The museum's opening exhibition, Global Groove 1973/2012, aims to bring those artists to a new audience, which includes the US's largest concentration of Arab-Americans in the Detroit area, a short drive away. The show includes the work of the Palestinian artist Bashar Alhroub.
"It is an interesting time for Arab artists," Hadid says. "Their work has evolved with its own characteristic voice. For millennia, the arts and sciences have bridged the cultural divide between East and West, showing us these worlds are not mutually exclusive, but rather layered upon each other and profoundly interlinked."
Eli Broad, art advocate
Eli Broad (rhymes with "road") built his fortune, now valued at some US$5.8 billion (Dh21bn), on small affordable houses, but his reputation rests on grander projects. The art collector was a founder of the Museum of Contemporary Art (MoCA) in Los Angeles, now a controversial laboratory for his populist goal of expanding public interest in museums.

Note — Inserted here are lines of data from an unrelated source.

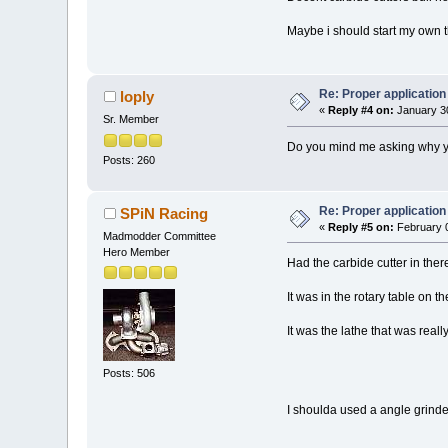
Maybe i should start my own t
Re: Proper application 
loply
«
Reply #4 on:
January 30
Sr. Member
Do you mind me asking why you d
Posts: 260
Re: Proper application 
SPiN Racing
«
Reply #5 on:
February 0
Madmodder Committee
Hero Member
Had the carbide cutter in there
It was in the rotary table on th
It was the lathe that was really
Posts: 506
I shoulda used a angle grinder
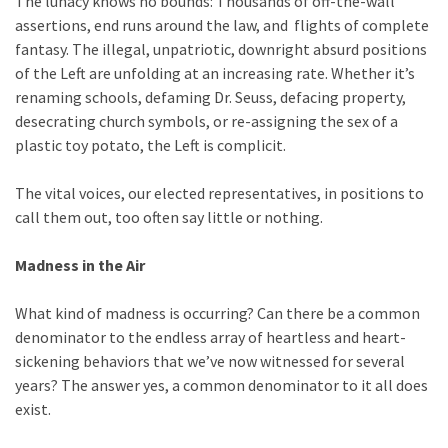
The lunacy knows no bounds: Thousands of off-the-wall
Cabal
assertions, end runs around the law, and flights of complete
Includes
fantasy. The illegal, unpatriotic, downright absurd positions
—
of the Left are unfolding at an increasing rate. Whether it’s
The
renaming schools, defaming Dr. Seuss, defacing property,
Nobel
desecrating church symbols, or re-assigning the sex of a
Prize
plastic toy potato, the Left is complicit.
Committee?
The vital voices, our elected representatives, in positions to
call them out, too often say little or nothing.
MOST
USED
CATEGORIES
Madness in the Air
Commentary
What kind of madness is occurring? Can there be a common
(1,040)
denominator to the endless array of heartless and heart-
sickening behaviors that we’ve now witnessed for several
USA
years? The answer yes, a common denominator to it all does
News
exist.
(976)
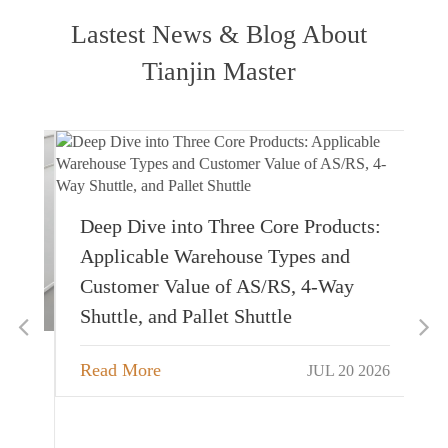
Lastest News & Blog About
Tianjin Master
Deep Dive into Three Core Products:
Applicable Warehouse Types and
Customer Value of AS/RS, 4-Way
Shuttle, and Pallet Shuttle
Read More
JUL 20 2026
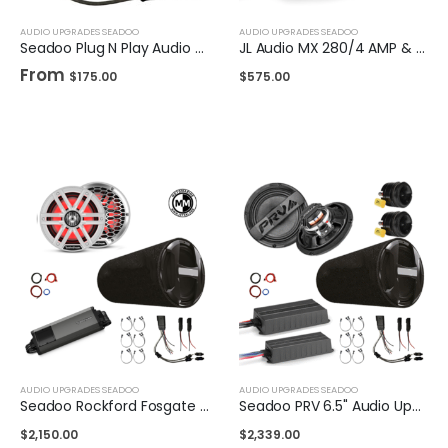
AUDIO UPGRADES SEADOO
AUDIO UPGRADES SEADOO
Seadoo Plug N Play Audio Upgrade Harness
JL Audio MX 280/4 AMP & Plug n Play Harness
From
$
175.00
$
575.00
AUDIO UPGRADES SEADOO
AUDIO UPGRADES SEADOO
Seadoo Rockford Fosgate M2 6.5" 5Ch Upgrade Kit w/ 10 inch Subwoofer
Seadoo PRV 6.5" Audio Upgrade Kit w/ 10 inch Subwoofer
$
2,150.00
$
2,339.00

Broad's philanthropic footprint is all over Los Angeles and broadening – the Walt Disney Concert Hall, the Broad Center at UCLA (designed by Richard Meier) and the forthcoming Broad Museum (across from the Disney hall).
The businessman also made art market history in 1994 for buying Roy Lichtenstein's I …I'm Sorry at Sotheby's for $2.5m, which Broad charged to his American Express card, donating 2.5 million frequent flyer miles to art students.
Broad recently published a memoir, titled The Art of Being Unreasonable: Lessons in Unconventional Thinking.
Arabs in Michigan
As the state of Michigan struggles to retain its heavy industry, families are moving away. Yet Arabs are rushing in. Early immigrants (mostly Lebanese) were first attracted to Detroit and the neighbouring city of Dearborn in the 1920s by the promise of auto industry jobs.
A recent estimate puts the Arab population in and around Detroit at more than 400,000 ? a number that may be undercounted as more Egyptians and Syrians arrive.
Connecting with that community is a goal of the Broad Art Museum, says the director Michael Rush. Besides the Palestinian artist Bashar Alhroub, artists from Islamic countries including Negar Behbahani (Iran) and Basir Mahmood (Pakistan) are also represented in the museum's inaugural exhibition, Global Groove 1973/2012.